I waited for him to get in, hoping he wouldn’t put up a fight in the parking lot of Lowe’s, and breathed a sigh of relief when he angrily stomped around to the passenger door and got in.
“I hate when you don’t let me drive,” he growled.
“You have a suspended license,” I pointed out. “You’re not driving my car and getting me in trouble. You shouldn’t have even been driving your stepdaughter’s car. You could’ve had the thing impounded.”
Something I would know.
I’d let him borrow my car thinking that his license wasn’t suspended but just expired. Only, I’d found out differently when I had to pay five hundred bucks to get my car out of the impound lot at DPD—Dallas Police Department—when my dad had been pulled over for reckless driving.
Again.
Dad had anger issues. Those anger issues caused him to drive like an asshole.

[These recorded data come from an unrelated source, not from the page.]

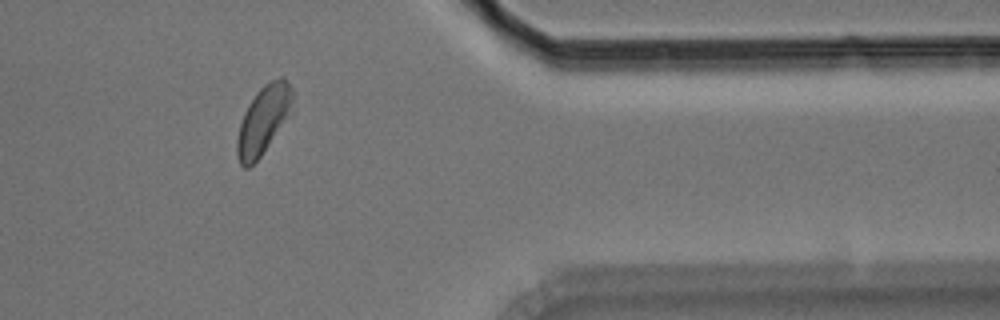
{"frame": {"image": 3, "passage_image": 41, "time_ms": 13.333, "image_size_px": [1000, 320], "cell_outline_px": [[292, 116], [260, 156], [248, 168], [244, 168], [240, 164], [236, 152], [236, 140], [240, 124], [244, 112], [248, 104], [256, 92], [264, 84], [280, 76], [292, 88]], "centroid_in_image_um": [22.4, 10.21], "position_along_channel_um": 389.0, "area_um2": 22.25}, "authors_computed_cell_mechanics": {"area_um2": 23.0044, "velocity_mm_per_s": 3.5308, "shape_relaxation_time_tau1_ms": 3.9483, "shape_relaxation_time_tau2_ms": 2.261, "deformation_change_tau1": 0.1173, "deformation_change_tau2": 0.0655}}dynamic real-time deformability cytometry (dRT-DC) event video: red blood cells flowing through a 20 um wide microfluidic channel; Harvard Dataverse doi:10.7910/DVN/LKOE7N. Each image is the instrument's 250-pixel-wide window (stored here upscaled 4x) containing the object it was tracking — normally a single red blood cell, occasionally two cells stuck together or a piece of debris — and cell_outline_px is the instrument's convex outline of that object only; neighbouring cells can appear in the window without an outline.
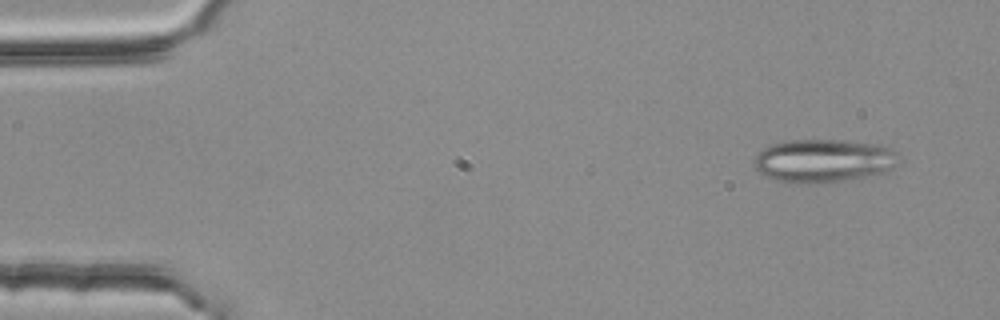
{"species": "common noctule bat (a hibernating species)", "species_latin": "Nyctalus noctula", "temperature_condition": "room temperature", "stored_images_in_passage": 3, "camera_frame_rate_fps": 3000, "um_per_image_px": 0.085, "animal": {"sex": "female", "body_mass_g": 25.1}, "frame": {"image": 1, "passage_image": 1, "time_ms": 0.0, "image_size_px": [1000, 320], "cell_outline_px": [[896, 152], [892, 168], [884, 172], [864, 176], [840, 180], [804, 184], [788, 184], [764, 176], [756, 168], [756, 156], [764, 148], [772, 144], [784, 140], [844, 140], [880, 144]], "centroid_in_image_um": [69.93, 13.65], "position_along_channel_um": 15.1, "area_um2": 35.95}}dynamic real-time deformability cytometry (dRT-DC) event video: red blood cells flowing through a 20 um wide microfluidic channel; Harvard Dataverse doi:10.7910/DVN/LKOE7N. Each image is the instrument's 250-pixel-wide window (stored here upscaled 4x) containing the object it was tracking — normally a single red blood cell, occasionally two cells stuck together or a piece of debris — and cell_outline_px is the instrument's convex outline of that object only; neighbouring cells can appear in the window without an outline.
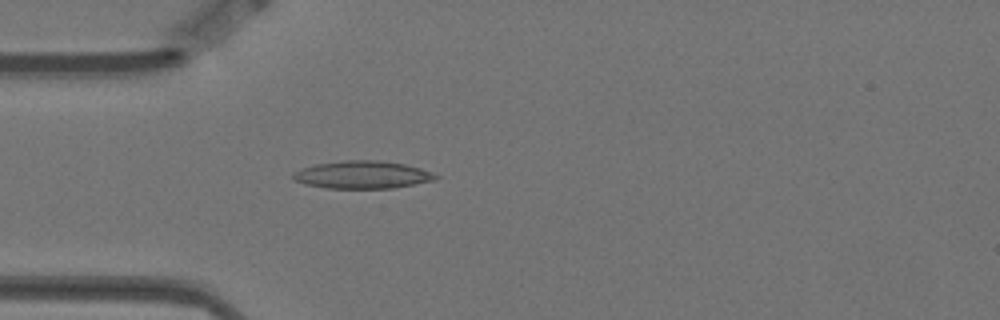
{"species": "Egyptian fruit bat (a non-hibernating species)", "species_latin": "Rousettus aegyptiacus", "temperature_condition": "warm", "stored_images_in_passage": 4, "camera_frame_rate_fps": 3000, "um_per_image_px": 0.085, "animal": {"sex": "female"}, "frame": {"image": 1, "passage_image": 4, "time_ms": 1.0, "image_size_px": [1000, 320], "cell_outline_px": [[440, 176], [436, 180], [392, 188], [324, 188], [304, 184], [292, 180], [292, 172], [300, 168], [316, 164], [344, 160], [376, 160], [404, 164], [420, 168], [432, 172]], "centroid_in_image_um": [30.76, 14.85], "position_along_channel_um": 54.2, "area_um2": 23.12}}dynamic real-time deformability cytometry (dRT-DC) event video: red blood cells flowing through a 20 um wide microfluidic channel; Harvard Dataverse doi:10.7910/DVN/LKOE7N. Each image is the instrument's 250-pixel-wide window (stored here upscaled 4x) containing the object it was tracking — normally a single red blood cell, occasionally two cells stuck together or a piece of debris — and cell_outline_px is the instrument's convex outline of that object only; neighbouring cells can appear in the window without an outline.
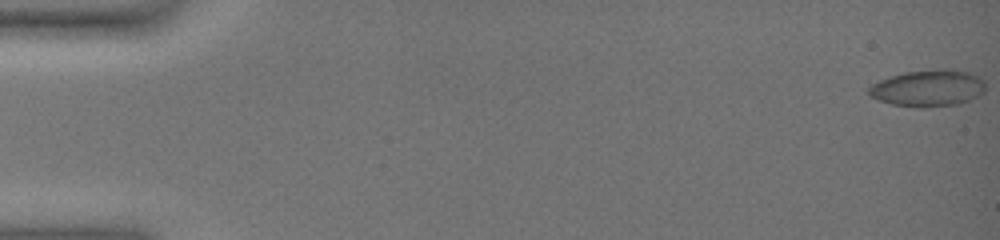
{"species": "common noctule bat (a hibernating species)", "species_latin": "Nyctalus noctula", "temperature_condition": "warm", "stored_images_in_passage": 63, "camera_frame_rate_fps": 3000, "um_per_image_px": 0.085, "animal": {"sex": "female", "body_mass_g": 19.0, "forearm_length_mm": 51.5}, "frame": {"image": 1, "passage_image": 1, "time_ms": 0.0, "image_size_px": [1000, 240], "cell_outline_px": [[984, 92], [960, 104], [924, 108], [916, 108], [892, 104], [868, 96], [868, 88], [872, 84], [880, 80], [904, 72], [968, 72], [984, 80]], "centroid_in_image_um": [78.83, 7.56], "position_along_channel_um": 6.2, "area_um2": 24.04}}
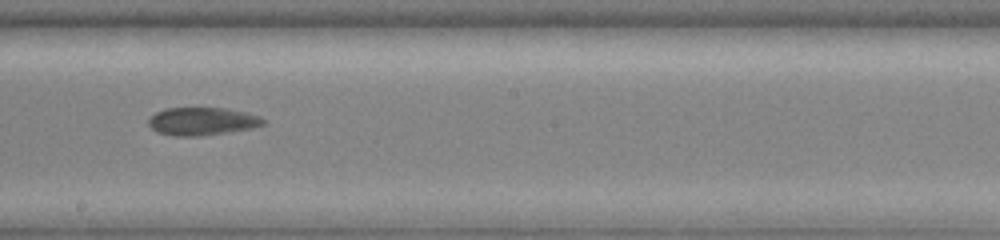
{"frame": {"image": 2, "passage_image": 39, "time_ms": 12.667, "image_size_px": [1000, 240], "cell_outline_px": [[268, 120], [264, 124], [252, 128], [228, 132], [200, 136], [172, 136], [156, 132], [148, 124], [148, 120], [156, 112], [164, 108], [224, 108], [244, 112], [260, 116]], "centroid_in_image_um": [17.18, 10.32], "position_along_channel_um": 231.0, "area_um2": 18.73}}
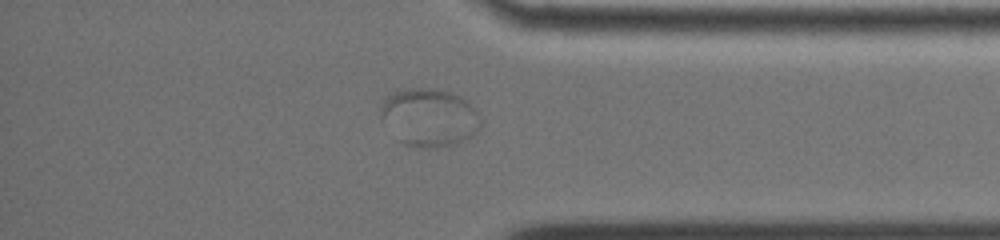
{"frame": {"image": 3, "passage_image": 55, "time_ms": 18.0, "image_size_px": [1000, 240], "cell_outline_px": [[484, 120], [480, 128], [472, 136], [456, 144], [440, 148], [408, 148], [396, 140], [380, 120], [380, 104], [384, 96], [408, 88], [436, 88], [452, 92], [460, 96], [472, 104], [480, 112]], "centroid_in_image_um": [36.48, 10.0], "position_along_channel_um": 398.7, "area_um2": 35.26}}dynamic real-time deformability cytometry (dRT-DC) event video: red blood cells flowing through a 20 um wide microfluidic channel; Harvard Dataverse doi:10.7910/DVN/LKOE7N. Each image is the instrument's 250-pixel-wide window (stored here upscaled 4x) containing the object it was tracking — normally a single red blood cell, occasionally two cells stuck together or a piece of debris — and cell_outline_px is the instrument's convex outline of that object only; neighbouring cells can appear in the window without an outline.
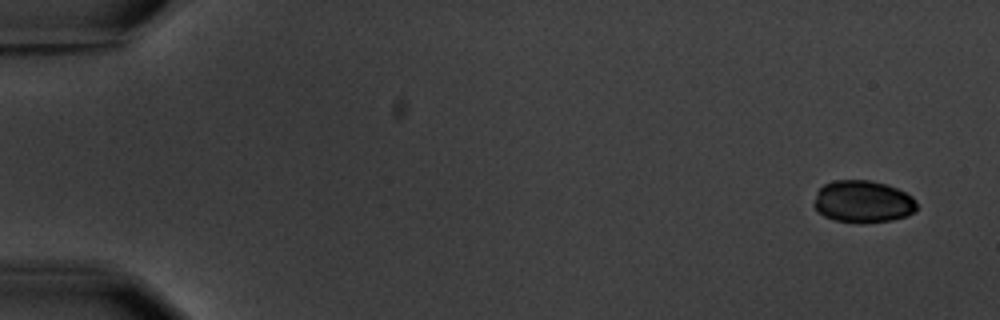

Eventually, those issues caused him to get tickets one too many times for a judge’s liking, and his license had been revoked.
Now, he still drove, but he was a hell of a lot more careful about getting caught being a jerk.
“That’s bullshit and you know it,” Dad grumbled.
I ignored him and drove him to his new place—a fancy number in a fancy part of Frisco.
When we got there, he said, “Want to come in?”
I ignored his question because my attention had been caught by something much better.
My ocean-eyed future husband.
He was angrily arguing with Elizabeth, gesturing toward her with a pointed finger.
Dad got out and headed for the front steps of his house, launching into a slew of expletives as he did.
I stayed in my car and listened.
“What the fuck was that, Webb?” my dad bellowed. “How did you expect me to get home?”
“Webb,” better known as Webber, turned his angry-eyed gaze toward my father and said, “One, you don’t have a license to be driving any car. Two, this is my daughter’s car, that I bought her, so no one but me and her will be driving it. Three, if I catch you driving her car again, I’ll fucking kick your ass, and I don’t care who sees. Do you understand me?”
My gaze went to Elizabeth, who was sneering at my future husband.
“You’re grounded, Eedie,” Elizabeth declared. “Go to your room. No phone or electronics.”
“What?” Eedie cried out. “Why?”
“Because you don’t know the term loyalty,” Elizabeth snapped. “Now go.”
Webber didn’t say anything until Eedie was gone, but he let it rip when she’d cleared the door of the house.
“That’s stupid,” he said. “Punishing her for nothing.”
“She wanted to play stupid games, she can win some stupid prizes,” Elizabeth countered.
“So what, exactly, are you grounding her for?” Webber asked. “Calling me when she had somewhere to be, knowing you wouldn’t get off your fat, lazy ass to take her? Because, oh, your shit bag of a new husband took her car that she could have gotten there with?”
“I am not fat!” Elizabeth snarled.
No, she wasn’t.
But I knew why Webber called her that.